##### Bloque de texto #####

Se cumplen sesenta años de la primera edición de La fábrica de vinagre, una de las cumbres del arte grotesco de Edward Gorey. Formada por tres libritos (Gorey siempre mostró predilección por los formatos pequeños, incluso minúsculos, libros concentrados, de una extraña densidad), La fábrica de vinagre se consagra a los tres principios fundamentales que marcaron la trayectoria del autor y, por extensión, la tradición artística que continúa y de la que se convirtió en un maestro para posteriores creadores: “instruir, horrorizar y divertir”.
Para comprender el sentido de esta enseñanza (su principio didáctico de naturaleza satírica) hay que comprender la fraternidad de los otros dos principios, la alianza extraña entre diversión y horror, entre risa y crueldad. Ambos son los humanísimos factores presentes en la imaginación de nuestra especie desde nuestros comienzos y bastaría enumerar una serie de importantes manifestaciones artísticas para demostrarlo por la vía de los ejemplos: el arte ritual africano, las representaciones del infierno medievales, las danzas de la muerte, el arte de El Bosco, de Brueghel, de William Blake, de Goya, de Buñuel, de Kafka, de Gutiérrez Solana, de Alexander McQueen… Es la gran cadena de la imaginación grotesca, aquella forma propia de la risa en los huesos, de la destrucción satírica, de la fe en la necesidad de un apocalipsis, abrir los ojos al horror de la verdad para reírse del mundo y construir uno nuevo sobre sus escombros. Por eso conviven los impulsos básicos de la risa y de la crueldad (esenciales en nuestros cerebros de animales comunitarios), por eso se alinean como mecanismo de supervivencia del colectivo. La faz destructiva y religadora del humor permite desenmascarar lo que debe ser aniquilado y mostrar la necesidad de un mundo mejor.

##### Datos del ejercicio #####

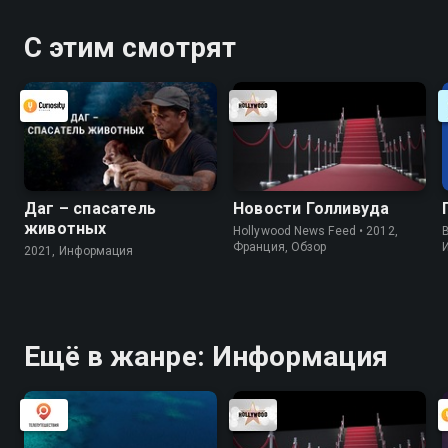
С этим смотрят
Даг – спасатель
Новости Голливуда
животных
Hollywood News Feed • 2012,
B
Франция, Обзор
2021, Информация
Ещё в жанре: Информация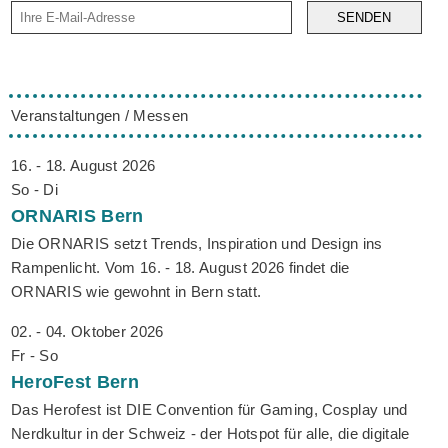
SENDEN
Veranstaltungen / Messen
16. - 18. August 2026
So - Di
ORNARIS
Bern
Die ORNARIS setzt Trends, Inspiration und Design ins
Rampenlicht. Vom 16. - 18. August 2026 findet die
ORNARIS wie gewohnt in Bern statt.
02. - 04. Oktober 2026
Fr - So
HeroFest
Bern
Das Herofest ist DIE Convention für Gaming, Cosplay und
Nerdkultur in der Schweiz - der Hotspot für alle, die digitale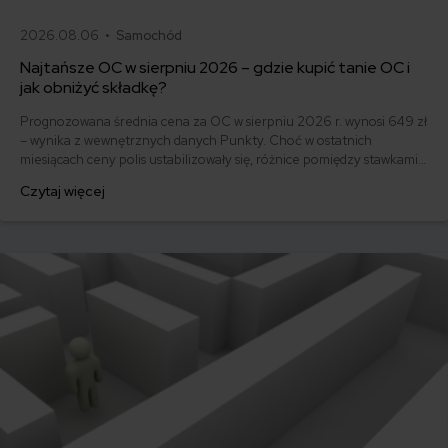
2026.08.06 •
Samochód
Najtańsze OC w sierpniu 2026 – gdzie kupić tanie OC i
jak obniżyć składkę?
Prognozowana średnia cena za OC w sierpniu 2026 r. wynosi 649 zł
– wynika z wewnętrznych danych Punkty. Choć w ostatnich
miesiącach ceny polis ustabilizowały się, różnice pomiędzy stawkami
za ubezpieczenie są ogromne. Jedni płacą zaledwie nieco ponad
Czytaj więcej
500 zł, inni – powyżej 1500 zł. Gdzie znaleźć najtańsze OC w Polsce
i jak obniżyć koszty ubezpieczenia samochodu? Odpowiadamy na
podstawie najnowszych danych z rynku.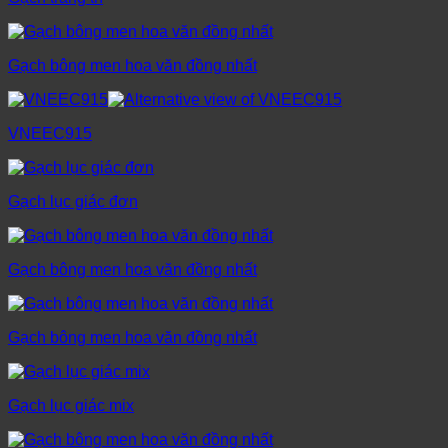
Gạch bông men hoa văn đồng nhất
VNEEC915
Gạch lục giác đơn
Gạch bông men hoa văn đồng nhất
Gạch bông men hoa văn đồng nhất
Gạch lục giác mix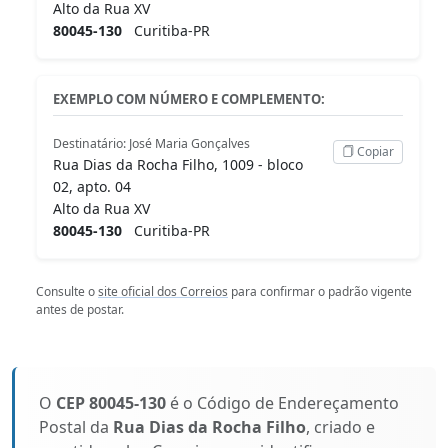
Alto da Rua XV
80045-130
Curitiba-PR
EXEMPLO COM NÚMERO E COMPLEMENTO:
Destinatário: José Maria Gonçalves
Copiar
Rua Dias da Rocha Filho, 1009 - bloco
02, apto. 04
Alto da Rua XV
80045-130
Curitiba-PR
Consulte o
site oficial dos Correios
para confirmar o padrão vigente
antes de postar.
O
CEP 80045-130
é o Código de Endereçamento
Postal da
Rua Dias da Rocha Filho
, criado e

#####
##### Datos del ejercicio #####

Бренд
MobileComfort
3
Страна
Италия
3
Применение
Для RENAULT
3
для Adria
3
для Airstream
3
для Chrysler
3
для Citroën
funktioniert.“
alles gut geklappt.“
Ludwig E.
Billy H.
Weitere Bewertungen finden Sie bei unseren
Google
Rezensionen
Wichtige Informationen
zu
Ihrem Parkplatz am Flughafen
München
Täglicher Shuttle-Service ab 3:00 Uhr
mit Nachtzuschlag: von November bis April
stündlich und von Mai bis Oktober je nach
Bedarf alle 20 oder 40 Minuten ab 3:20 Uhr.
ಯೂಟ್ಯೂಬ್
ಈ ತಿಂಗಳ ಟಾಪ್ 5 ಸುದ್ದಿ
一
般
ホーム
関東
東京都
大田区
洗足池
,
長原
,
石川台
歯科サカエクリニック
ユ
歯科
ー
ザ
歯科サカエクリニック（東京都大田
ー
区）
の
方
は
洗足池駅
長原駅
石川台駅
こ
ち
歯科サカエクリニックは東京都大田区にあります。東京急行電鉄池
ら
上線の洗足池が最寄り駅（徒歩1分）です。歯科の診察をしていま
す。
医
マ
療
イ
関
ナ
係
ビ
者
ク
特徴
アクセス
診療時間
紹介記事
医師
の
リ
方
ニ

#####
##### Datos del ejercicio #####

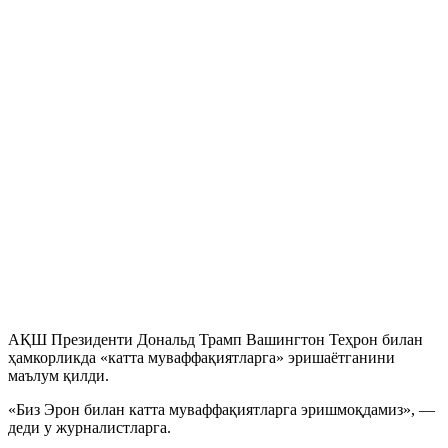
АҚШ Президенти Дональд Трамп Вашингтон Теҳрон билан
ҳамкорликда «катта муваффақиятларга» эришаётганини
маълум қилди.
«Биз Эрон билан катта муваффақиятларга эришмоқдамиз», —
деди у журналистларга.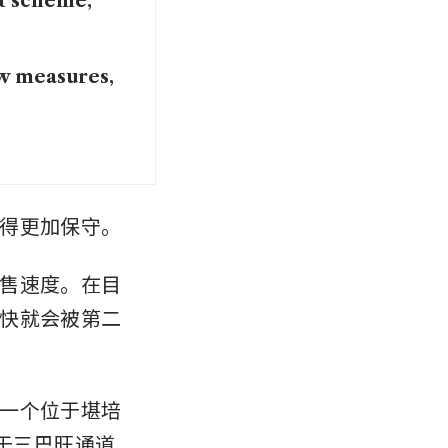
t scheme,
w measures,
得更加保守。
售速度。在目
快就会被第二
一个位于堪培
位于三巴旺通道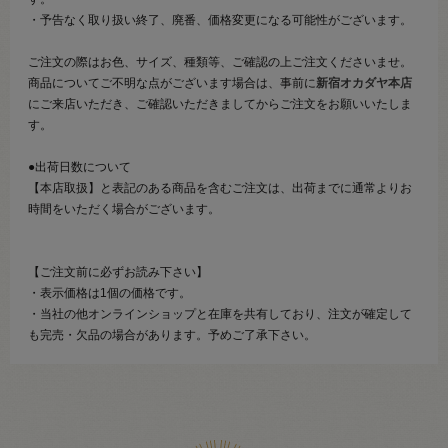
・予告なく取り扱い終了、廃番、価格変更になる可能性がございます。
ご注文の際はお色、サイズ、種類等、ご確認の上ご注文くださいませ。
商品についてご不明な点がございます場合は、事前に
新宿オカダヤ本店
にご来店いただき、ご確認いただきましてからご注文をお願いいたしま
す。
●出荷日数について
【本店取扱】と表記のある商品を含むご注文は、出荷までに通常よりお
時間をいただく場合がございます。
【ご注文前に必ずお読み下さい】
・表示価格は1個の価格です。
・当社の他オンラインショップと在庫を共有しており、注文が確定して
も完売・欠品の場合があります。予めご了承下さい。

#####

■ **Comprueba tu comprensión**
a) Según el texto sobre La fábrica de vinagre, ¿cuáles son los tres principios fundamentales que marcaron la trayectoria de Edward Gorey?
b) Escribe una continuación del texto sobre La fábrica de vinagre a partir de su última oración.

■ **Respuestas esperadas**
a) Instruir, horrorizar y divertir.

b)
Para ello debe enfrentarse al horror, ponerlo a la vista para que sea contemplado con una risa nerviosa. Ésa es la fe radical del artista grotesco, un individuo que cree en la lucha hermética (fuerzas del bien y del mal en eterno litigio) y que convoca materiales contradictorios, fuerzas muy puras que inquietan al espectador. De ahí su carácter moral, en el sentido de moral que podría aplicarse por ejemplo a la obra de Nietzsche, otro gran creador grotesco.
En el caso de Gorey, la exposición de un mundo cruel, la fragilidad de los seres inocentes (encarnados en la figura de los niños), enfrentados al azar, al absurdo, a la negligencia, a la desgracia, ofrece un escenario tragicómico, un pequeño teatro simbólico ante el que reír y espantarse. Sus libritos son pequeños retablos para esa función simbolizada, ejercicios de concentración de esos impulsos que muestran la fragilidad de nuestra condición, la arquitectura endeble del mundo serio con su moral superficial.
El artista grotesco no da consejos, no ofrece moralejas complacientes (como tampoco “entretiene”, su arte es sincero y consciente). Su obra es una enmienda a la totalidad, tan rotunda que a veces pasa desapercibida, se aparta la vista de ella o se asume como un simple ejercicio manierista. Cuesta entender su risa porque entenderla implica abrirse a una concepción muy distanciada (extrapuesta, ajena a los dogmas del presente) de la naturaleza humana.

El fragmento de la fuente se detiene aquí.